Dolar, misyonerlik ve spor..
Ekonomistler ‘ekonomi/dolar’ üzerinden darbe hainliğinin kaynağını araştıra dursun, benzer durum, ‘Spor üzerinden nasıl gerçekleşebilir?’ sorusunu karşılığını bulmaya yöneltti....

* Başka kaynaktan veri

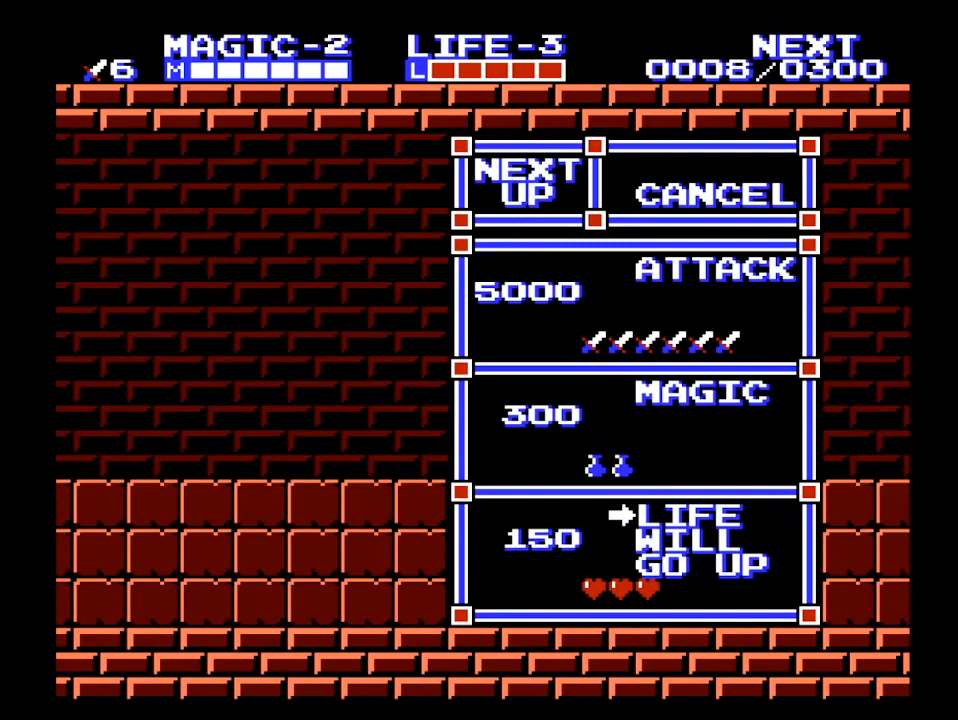
{"buttons": ["DPAD_DOWN"], "events": []}
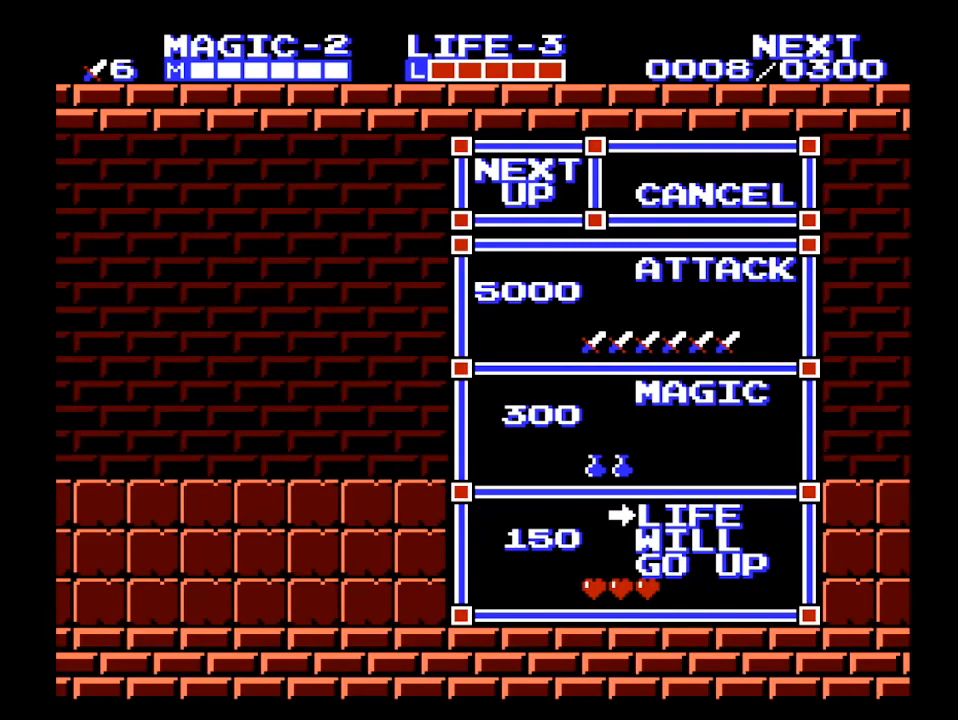
{"buttons": ["DPAD_DOWN"], "events": []}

Ekonomistler ‘ekonomi/dolar’ üzerinden darbe hainliğinin kaynağını araştıra dursun, benzer durum, ‘Spor üzerinden nasıl gerçekleşebilir?’ sorusunu karşılığını bulmaya yöneltti. Saldırı veya planların özü, ülkemizin huzur ve gelişmişlik ortamını tehdit edecek boyutta olması, araştırmamızın önemini artırmakta. Problem, toplumun toplum yapan milli ve manevi değerlerine yapılıyor olması, bu saldırının malzemesi de spor/futbol olunca, biz ilgilenmesin de kim ilgilensin!.
HAKKA ATILAN OK…
Hatırlarsanız, bayan güreşi rezaletine itiraz ettiğimizde, bize ilk karşı çıkan ve karşı saldırıya geçen kim oldu; Oda tv. Bizim ki sadece, düşman okunu takip etmek, Hakk’ın rızasını kazanmak için çaba sarf etmek. Hangi anlayışın temsilcileri oldukları belli. Fenerbahçe’nin 2002 yıllarında İsrail’den transfer ettiği Haim Revivo’nun Filistin katili Şaron için sarf ettiği –Şaron’un sahadaki elçisiyim- sözlerini, unutmak mümkün mü? Veya, Amerika Irak’ı işgal ettiği tarihin hemen sonrasında, 2005 yıllarında ‘Real Madrid takımının bir papaz aracılığıyla Irak’ta misyonerlik’ yapmak amacıyla futbol okulları açması, yabana atılacak bir durum olmasa gerek.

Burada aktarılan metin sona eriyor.